## Try it
When you find the line with "28: (490, 436)" among the records below, reproduce it and each line after it exactly, ending with the line with "37: (663, 106)".

Stored data:

◆ ◆ ◆ ◆ ◆ ◆ ◆

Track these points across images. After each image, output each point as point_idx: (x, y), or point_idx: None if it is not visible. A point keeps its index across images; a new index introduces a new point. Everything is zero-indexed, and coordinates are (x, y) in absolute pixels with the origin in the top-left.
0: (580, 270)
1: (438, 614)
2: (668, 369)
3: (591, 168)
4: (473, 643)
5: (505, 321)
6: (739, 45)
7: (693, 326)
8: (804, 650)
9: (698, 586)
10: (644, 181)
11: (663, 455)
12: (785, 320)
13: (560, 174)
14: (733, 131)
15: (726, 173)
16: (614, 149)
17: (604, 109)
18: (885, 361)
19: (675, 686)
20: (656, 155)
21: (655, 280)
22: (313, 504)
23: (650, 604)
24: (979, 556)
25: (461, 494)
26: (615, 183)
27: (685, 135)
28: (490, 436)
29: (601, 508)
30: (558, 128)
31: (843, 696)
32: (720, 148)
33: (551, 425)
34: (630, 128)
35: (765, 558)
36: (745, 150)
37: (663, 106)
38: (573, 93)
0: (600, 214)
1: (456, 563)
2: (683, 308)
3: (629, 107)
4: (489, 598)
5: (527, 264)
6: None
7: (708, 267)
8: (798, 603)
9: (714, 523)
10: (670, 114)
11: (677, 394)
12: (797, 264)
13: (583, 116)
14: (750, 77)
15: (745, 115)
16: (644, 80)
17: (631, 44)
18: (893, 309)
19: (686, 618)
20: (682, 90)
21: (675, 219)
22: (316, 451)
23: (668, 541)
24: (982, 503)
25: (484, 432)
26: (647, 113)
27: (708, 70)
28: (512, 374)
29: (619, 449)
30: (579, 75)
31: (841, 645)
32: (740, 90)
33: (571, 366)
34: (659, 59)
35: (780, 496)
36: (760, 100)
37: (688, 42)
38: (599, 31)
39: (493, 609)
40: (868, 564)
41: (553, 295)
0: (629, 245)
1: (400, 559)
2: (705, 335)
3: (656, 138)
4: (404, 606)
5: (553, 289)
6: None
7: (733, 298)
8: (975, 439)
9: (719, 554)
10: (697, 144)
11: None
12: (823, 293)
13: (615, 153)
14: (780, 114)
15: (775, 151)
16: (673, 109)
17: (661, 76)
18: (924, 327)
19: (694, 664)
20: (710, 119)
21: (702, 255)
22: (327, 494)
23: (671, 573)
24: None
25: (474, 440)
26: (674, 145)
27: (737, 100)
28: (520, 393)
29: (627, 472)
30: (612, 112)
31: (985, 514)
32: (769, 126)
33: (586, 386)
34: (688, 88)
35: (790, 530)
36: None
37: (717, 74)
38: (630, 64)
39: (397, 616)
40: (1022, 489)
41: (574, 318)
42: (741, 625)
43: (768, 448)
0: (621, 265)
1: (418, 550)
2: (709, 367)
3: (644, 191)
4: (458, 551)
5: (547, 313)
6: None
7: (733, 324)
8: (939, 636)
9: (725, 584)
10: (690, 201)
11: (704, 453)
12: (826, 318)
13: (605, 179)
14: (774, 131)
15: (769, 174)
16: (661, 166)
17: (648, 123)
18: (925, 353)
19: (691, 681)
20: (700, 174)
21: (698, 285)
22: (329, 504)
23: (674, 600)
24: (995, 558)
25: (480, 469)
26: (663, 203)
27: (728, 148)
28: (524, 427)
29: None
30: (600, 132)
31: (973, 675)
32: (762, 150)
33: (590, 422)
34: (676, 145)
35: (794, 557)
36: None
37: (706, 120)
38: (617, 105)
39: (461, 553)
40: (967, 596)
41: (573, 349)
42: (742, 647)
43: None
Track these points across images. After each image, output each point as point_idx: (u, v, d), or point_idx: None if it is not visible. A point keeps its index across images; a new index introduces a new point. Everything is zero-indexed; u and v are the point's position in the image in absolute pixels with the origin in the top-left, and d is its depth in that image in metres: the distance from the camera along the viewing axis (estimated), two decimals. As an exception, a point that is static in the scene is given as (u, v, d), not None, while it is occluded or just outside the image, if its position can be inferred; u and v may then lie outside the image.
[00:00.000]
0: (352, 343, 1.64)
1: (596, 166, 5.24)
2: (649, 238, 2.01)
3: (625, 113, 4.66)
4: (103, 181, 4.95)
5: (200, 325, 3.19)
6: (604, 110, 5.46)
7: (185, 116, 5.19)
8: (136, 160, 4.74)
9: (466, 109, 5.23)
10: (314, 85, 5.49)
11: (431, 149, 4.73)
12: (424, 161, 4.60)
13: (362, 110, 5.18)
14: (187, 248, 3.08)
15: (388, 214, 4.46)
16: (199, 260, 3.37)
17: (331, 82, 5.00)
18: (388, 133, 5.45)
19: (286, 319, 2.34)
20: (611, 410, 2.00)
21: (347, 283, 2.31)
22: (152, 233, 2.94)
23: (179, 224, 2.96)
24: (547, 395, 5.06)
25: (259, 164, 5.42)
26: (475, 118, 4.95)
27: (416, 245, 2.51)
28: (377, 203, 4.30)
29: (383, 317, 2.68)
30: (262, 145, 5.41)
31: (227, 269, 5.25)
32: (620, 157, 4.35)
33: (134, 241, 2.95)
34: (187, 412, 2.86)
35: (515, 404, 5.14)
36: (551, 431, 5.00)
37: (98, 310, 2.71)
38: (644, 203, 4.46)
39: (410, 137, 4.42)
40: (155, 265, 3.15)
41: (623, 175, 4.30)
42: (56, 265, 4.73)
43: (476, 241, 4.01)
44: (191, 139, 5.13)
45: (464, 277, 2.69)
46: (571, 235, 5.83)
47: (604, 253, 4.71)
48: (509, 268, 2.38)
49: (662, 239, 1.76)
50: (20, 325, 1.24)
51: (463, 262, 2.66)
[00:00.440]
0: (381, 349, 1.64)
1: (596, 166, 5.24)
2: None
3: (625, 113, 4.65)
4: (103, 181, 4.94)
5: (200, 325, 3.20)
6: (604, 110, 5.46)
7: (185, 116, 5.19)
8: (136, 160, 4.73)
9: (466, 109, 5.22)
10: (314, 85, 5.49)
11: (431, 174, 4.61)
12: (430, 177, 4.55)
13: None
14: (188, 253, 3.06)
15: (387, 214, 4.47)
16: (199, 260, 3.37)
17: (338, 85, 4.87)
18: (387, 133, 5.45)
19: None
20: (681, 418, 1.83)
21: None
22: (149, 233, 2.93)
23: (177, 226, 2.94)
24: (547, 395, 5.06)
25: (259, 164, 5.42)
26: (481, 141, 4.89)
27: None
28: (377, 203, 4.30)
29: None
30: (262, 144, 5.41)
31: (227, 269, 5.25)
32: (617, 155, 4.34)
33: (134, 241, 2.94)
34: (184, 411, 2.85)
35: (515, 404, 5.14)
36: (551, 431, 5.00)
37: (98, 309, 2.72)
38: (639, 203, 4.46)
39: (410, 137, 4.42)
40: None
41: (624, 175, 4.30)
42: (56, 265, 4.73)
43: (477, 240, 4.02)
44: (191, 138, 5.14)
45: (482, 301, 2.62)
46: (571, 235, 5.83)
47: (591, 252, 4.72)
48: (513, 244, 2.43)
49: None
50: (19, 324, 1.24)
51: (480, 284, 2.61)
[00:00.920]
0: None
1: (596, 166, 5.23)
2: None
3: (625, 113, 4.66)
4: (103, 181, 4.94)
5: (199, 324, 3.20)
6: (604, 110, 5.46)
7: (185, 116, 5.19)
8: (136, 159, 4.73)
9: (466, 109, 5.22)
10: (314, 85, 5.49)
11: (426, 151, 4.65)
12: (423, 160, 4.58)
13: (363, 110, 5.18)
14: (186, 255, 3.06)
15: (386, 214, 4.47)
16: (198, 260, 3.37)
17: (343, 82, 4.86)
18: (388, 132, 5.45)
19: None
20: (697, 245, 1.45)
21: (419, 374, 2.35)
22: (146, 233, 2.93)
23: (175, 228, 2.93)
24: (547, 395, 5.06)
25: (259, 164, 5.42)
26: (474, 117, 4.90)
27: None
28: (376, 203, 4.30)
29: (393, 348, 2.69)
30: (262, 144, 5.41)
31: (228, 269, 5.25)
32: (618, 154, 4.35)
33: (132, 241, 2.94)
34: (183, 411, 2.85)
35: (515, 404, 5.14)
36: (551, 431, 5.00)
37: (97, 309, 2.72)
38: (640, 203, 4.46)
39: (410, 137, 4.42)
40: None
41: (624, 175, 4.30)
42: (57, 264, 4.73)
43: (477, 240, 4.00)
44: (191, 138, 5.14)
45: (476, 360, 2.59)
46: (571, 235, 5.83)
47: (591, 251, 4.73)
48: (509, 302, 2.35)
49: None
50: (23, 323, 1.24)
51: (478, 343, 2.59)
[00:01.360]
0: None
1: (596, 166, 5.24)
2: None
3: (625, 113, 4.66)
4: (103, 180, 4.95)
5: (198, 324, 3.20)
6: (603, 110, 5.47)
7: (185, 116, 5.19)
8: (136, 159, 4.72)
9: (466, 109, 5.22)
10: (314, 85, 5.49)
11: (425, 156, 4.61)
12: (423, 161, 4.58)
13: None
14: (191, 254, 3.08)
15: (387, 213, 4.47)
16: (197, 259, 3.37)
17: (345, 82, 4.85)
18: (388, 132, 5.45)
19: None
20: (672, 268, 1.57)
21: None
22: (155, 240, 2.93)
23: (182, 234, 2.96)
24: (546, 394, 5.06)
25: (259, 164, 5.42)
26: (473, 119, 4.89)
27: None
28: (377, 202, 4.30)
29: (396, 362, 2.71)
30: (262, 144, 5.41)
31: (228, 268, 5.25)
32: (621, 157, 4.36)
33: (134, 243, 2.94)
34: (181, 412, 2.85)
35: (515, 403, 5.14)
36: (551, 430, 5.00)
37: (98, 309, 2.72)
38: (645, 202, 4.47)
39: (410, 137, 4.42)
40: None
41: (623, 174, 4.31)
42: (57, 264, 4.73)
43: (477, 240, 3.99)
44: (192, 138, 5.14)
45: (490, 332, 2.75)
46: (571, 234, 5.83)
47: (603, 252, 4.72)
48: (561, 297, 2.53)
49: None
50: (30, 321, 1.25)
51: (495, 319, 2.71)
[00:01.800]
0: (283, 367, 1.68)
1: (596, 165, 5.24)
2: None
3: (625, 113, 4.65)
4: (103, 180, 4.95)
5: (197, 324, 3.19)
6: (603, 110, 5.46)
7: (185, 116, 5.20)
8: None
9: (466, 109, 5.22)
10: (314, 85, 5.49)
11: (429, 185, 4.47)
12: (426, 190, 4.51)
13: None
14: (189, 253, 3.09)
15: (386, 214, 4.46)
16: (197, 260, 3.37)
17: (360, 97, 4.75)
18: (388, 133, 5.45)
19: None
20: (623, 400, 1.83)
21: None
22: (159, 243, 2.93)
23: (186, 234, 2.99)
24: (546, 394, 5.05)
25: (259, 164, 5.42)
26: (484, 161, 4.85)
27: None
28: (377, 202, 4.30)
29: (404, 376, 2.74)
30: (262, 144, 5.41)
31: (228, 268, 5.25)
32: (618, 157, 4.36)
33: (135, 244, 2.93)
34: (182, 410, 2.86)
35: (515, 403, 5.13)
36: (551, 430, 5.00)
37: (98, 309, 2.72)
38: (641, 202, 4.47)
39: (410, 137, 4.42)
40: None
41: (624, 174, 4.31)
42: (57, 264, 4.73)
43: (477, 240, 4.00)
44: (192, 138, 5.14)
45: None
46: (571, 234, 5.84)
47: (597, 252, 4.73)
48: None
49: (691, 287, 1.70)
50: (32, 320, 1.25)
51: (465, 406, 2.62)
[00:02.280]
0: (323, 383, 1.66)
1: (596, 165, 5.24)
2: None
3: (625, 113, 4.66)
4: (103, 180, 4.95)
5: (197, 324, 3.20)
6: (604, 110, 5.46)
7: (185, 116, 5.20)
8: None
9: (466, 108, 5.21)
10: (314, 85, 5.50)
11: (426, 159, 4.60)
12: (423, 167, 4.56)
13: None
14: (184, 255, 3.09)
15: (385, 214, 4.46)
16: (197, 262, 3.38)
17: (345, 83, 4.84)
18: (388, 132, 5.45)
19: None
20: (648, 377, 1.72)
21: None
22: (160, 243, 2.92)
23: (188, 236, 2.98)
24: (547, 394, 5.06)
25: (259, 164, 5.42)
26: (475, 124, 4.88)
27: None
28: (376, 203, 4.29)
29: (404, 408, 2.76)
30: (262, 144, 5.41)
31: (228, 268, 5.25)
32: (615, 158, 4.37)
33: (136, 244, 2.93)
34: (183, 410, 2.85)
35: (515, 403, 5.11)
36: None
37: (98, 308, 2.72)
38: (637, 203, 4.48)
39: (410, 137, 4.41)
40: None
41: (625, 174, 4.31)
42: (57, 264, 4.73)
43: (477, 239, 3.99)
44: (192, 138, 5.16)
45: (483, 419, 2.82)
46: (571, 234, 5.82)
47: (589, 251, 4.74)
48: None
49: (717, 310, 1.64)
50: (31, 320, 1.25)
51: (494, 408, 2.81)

◆ ◆ ◆ ◆ ◆ ◆ ◆

## Reply to the task
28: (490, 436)
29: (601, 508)
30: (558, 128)
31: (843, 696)
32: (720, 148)
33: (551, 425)
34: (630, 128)
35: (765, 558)
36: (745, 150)
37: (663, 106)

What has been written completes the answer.